══ DATASET ENTRIES
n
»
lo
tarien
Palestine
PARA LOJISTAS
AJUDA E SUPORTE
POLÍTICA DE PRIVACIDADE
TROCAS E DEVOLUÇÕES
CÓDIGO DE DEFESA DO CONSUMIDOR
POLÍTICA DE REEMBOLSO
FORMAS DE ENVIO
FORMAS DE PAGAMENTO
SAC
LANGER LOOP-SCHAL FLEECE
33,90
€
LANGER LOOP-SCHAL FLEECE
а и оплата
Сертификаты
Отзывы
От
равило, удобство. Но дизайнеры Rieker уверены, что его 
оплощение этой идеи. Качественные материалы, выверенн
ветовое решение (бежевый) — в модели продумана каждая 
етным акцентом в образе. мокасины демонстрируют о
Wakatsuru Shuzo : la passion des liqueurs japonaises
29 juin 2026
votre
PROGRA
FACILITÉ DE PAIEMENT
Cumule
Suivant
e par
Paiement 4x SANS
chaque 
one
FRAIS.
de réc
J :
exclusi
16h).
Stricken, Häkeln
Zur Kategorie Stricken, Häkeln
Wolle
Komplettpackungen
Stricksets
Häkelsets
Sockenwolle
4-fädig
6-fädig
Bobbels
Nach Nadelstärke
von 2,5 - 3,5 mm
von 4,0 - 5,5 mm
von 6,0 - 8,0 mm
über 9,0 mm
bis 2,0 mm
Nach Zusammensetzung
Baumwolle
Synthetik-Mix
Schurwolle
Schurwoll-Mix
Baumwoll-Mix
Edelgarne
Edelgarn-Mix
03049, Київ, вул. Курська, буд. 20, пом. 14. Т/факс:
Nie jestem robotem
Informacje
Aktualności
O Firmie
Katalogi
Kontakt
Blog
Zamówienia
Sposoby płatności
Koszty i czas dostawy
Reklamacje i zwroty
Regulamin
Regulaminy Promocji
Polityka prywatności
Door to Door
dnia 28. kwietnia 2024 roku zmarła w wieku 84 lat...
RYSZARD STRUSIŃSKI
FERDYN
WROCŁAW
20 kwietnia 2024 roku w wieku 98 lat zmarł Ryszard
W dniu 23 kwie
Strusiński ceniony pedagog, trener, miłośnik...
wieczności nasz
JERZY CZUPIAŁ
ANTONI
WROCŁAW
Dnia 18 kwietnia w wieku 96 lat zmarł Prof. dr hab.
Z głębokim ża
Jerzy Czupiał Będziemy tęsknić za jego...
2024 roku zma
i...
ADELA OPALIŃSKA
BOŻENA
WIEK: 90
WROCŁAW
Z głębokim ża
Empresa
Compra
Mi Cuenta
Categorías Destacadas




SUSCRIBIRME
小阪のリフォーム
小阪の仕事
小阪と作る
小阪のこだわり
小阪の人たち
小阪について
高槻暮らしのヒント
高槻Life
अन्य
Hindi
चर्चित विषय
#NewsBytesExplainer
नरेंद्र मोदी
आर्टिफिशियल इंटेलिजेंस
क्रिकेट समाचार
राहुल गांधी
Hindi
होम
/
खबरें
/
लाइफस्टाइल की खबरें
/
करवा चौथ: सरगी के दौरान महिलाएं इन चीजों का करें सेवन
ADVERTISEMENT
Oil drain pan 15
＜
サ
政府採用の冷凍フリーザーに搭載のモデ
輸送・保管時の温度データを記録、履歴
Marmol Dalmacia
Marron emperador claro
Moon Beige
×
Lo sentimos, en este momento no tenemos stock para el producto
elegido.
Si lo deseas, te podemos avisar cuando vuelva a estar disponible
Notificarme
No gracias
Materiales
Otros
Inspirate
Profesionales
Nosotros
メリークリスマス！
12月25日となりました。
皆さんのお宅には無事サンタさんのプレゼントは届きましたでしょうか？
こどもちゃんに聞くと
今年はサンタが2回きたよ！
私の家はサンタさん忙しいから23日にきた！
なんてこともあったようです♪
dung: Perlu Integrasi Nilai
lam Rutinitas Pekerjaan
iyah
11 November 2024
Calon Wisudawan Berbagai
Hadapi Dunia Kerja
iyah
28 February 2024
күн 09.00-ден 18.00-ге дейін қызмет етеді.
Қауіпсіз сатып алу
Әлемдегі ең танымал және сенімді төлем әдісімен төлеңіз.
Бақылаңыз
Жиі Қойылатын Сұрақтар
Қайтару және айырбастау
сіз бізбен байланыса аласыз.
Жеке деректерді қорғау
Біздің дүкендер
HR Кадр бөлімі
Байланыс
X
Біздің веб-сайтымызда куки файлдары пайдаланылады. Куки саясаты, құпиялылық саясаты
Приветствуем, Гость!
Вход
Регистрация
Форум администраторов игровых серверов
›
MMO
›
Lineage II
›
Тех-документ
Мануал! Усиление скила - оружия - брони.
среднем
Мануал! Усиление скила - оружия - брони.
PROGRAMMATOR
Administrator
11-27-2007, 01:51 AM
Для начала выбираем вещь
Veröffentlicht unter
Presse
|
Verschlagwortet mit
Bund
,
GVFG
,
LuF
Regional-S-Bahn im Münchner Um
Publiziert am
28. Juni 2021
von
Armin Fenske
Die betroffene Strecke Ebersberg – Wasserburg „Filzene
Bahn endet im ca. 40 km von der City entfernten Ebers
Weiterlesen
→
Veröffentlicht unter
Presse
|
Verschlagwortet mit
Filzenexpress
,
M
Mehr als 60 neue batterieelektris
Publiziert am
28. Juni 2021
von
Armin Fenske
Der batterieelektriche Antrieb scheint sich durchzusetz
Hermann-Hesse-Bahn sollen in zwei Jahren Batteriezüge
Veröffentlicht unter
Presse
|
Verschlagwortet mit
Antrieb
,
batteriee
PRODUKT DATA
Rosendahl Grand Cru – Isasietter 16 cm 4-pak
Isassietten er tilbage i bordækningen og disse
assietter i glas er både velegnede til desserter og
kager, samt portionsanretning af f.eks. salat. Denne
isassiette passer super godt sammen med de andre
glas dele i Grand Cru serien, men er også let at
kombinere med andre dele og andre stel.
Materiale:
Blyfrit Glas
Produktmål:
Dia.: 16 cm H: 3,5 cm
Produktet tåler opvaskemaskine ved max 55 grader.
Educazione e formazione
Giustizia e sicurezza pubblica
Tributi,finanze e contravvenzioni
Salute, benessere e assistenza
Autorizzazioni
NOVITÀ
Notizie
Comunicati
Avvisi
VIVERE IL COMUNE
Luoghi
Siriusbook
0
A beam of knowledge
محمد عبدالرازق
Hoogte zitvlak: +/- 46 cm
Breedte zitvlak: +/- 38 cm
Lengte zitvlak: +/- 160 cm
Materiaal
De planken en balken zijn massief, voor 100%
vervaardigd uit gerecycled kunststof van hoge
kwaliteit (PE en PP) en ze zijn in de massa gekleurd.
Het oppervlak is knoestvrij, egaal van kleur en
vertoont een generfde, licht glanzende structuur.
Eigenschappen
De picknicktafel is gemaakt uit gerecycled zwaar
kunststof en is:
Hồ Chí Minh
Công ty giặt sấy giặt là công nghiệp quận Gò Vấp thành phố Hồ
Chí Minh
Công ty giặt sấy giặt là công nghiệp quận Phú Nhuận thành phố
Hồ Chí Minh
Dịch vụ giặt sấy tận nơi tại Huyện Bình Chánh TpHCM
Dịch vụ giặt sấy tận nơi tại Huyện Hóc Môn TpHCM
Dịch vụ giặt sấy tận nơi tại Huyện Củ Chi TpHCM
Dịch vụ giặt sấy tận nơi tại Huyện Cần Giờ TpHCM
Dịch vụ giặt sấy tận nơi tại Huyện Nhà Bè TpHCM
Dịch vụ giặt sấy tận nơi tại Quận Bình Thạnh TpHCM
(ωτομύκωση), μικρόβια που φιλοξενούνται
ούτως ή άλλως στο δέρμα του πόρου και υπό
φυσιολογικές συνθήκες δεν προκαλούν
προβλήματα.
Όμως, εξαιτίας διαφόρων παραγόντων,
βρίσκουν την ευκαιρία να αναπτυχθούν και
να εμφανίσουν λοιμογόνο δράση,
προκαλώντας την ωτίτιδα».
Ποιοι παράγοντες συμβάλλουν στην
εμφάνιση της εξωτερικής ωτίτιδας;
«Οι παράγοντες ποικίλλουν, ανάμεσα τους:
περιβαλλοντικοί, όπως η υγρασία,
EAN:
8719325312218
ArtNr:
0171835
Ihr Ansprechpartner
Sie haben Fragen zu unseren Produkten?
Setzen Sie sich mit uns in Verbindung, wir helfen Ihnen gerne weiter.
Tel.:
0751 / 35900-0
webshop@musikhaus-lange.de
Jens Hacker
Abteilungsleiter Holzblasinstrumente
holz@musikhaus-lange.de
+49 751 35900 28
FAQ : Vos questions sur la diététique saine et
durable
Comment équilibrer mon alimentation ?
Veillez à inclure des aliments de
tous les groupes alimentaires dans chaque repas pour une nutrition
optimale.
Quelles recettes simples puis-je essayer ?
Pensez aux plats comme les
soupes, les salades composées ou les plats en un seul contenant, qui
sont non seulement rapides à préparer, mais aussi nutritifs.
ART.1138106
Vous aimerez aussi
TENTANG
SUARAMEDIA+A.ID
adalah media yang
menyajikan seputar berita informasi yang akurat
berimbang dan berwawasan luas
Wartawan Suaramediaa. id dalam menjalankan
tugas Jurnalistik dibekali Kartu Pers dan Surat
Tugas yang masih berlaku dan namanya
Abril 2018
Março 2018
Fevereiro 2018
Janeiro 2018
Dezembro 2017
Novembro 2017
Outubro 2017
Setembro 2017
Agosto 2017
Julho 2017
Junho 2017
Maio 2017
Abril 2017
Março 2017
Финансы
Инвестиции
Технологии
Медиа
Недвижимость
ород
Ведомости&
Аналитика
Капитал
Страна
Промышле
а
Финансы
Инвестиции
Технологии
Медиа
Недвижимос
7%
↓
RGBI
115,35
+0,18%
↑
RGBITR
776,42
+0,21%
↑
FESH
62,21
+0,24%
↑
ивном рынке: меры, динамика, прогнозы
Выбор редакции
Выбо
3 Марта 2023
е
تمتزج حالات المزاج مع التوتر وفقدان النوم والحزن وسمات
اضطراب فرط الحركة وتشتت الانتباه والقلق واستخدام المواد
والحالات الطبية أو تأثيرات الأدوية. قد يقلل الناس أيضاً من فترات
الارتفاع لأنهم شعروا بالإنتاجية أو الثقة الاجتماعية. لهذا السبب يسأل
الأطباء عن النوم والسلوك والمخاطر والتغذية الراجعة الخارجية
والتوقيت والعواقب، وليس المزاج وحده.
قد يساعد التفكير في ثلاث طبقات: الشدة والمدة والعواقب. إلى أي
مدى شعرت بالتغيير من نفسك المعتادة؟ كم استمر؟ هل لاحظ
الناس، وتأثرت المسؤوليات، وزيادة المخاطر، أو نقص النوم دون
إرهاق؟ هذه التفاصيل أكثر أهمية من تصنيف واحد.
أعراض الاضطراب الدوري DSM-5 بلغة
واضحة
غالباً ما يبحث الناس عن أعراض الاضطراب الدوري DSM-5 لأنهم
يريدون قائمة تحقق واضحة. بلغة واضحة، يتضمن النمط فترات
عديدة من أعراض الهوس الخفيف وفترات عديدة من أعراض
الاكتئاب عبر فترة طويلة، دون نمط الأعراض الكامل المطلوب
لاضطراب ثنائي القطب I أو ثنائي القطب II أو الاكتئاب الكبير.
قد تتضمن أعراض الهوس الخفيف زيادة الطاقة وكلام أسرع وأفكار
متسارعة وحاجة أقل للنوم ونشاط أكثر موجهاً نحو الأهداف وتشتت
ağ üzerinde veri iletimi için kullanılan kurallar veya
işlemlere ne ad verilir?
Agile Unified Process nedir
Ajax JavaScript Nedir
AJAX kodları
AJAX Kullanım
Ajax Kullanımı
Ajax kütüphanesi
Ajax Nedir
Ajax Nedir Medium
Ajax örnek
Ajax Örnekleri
════
WORK TO BE COMPLETED: Working from the material above, restate word for word the lines between the line with "Mehr als 60 neue batterieelektris" and the line with "vertoont een generfde, licht", both included, and only those.

WRITTEN REPLY:
Mehr als 60 neue batterieelektris
Publiziert am
28. Juni 2021
von
Armin Fenske
Der batterieelektriche Antrieb scheint sich durchzusetz
Hermann-Hesse-Bahn sollen in zwei Jahren Batteriezüge
Veröffentlicht unter
Presse
|
Verschlagwortet mit
Antrieb
,
batteriee
PRODUKT DATA
Rosendahl Grand Cru – Isasietter 16 cm 4-pak
Isassietten er tilbage i bordækningen og disse
assietter i glas er både velegnede til desserter og
kager, samt portionsanretning af f.eks. salat. Denne
isassiette passer super godt sammen med de andre
glas dele i Grand Cru serien, men er også let at
kombinere med andre dele og andre stel.
Materiale:
Blyfrit Glas
Produktmål:
Dia.: 16 cm H: 3,5 cm
Produktet tåler opvaskemaskine ved max 55 grader.
Educazione e formazione
Giustizia e sicurezza pubblica
Tributi,finanze e contravvenzioni
Salute, benessere e assistenza
Autorizzazioni
NOVITÀ
Notizie
Comunicati
Avvisi
VIVERE IL COMUNE
Luoghi
Siriusbook
0
A beam of knowledge
محمد عبدالرازق
Hoogte zitvlak: +/- 46 cm
Breedte zitvlak: +/- 38 cm
Lengte zitvlak: +/- 160 cm
Materiaal
De planken en balken zijn massief, voor 100%
vervaardigd uit gerecycled kunststof van hoge
kwaliteit (PE en PP) en ze zijn in de massa gekleurd.
Het oppervlak is knoestvrij, egaal van kleur en
vertoont een generfde, licht glanzende structuur.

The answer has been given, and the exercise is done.